I am training a model using HuggingFace Trainer class. The following code does a decent job:
!pip install datasets
!pip install transformers
from datasets import load_dataset
from transformers import AutoModelForSequenceClassification, TrainingArguments, Trainer, AutoTokenizer
dataset = load_dataset('glue', 'mnli')
model = AutoModelForSequenceClassification.from_pretrained('bert-base-uncased', num_labels=3)
tokenizer = AutoTokenizer.from_pretrained('bert-base-uncased', use_fast=True)
def preprocess_function(examples):
return tokenizer(examples["premise"], examples["hypothesis"], truncation=True, padding=True)
encoded_dataset = dataset.map(preprocess_function, batched=True)
args = TrainingArguments(
"test-glue",
learning_rate=3e-5,
per_device_train_batch_size=8,
num_train_epochs=3,
remove_unused_columns=True
)
trainer = Trainer(
model,
args,
train_dataset=encoded_dataset["train"],
tokenizer=tokenizer
)
trainer.train()
However, setting remove_unused_columns=False
results in the following error:
ValueError Traceback (most recent call last)

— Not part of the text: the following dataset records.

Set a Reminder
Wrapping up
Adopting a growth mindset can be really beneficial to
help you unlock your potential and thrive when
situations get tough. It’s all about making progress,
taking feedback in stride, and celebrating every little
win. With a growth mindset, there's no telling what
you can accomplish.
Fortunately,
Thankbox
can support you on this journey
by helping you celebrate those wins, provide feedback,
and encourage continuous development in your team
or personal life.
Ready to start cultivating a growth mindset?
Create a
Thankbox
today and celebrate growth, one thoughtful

/usr/local/lib/python3.7/dist-packages/transformers/tokenization_utils_base.py in convert_to_tensors(self, tensor_type, prepend_batch_axis)
704 if not is_tensor(value):
--> 705 tensor = as_tensor(value)
706
ValueError: too many dimensions 'str'
During handling of the above exception, another exception occurred:
ValueError Traceback (most recent call last)
8 frames
/usr/local/lib/python3.7/dist-packages/transformers/tokenization_utils_base.py in convert_to_tensors(self, tensor_type, prepend_batch_axis)
720 )
721 raise ValueError(
--> 722 "Unable to create tensor, you should probably activate truncation and/or padding "
723 "with 'padding=True' 'truncation=True' to have batched tensors with the same length."
724 )
ValueError: Unable to create tensor, you should probably activate truncation and/or padding with 'padding=True' 'truncation=True' to have batched tensors with the same length.
Any suggestions are highly appreciated.
It fails because the value
in line 705
is a list of str, which points to hypothesis
. And hypothesis
is one of the ignored_columns
in trainer.py
.
/usr/local/lib/python3.7/dist-packages/transformers/tokenization_utils_base.py in convert_to_tensors(self, tensor_type, prepend_batch_axis)
704 if not is_tensor(value):
--> 705 tensor = as_tensor(value)
See the below snippet from trainer.py
for the remove_unused_columns
flag:
def _remove_unused_columns(self, dataset: "datasets.Dataset", description: Optional[str] = None):
if not self.args.remove_unused_columns:
return dataset
if self._signature_columns is None:
# Inspect model forward signature to keep only the arguments it accepts.
signature = inspect.signature(self.model.forward)
self._signature_columns = list(signature.parameters.keys())
# Labels may be named label or label_ids, the default data collator handles that.
self._signature_columns += ["label", "label_ids"]
columns = [k for k in self._signature_columns if k in dataset.column_names]
ignored_columns = list(set(dataset.column_names) - set(self._signature_columns))
There could be a potential pull request on HuggingFace to provide a fallback option in case the flag is False
. But in general, it looks like that the flag implementation is not complete for e.g. it can't be used with Tensorflow.
On the contrary, it doesn't hurt to keep it True
, unless there is some special need.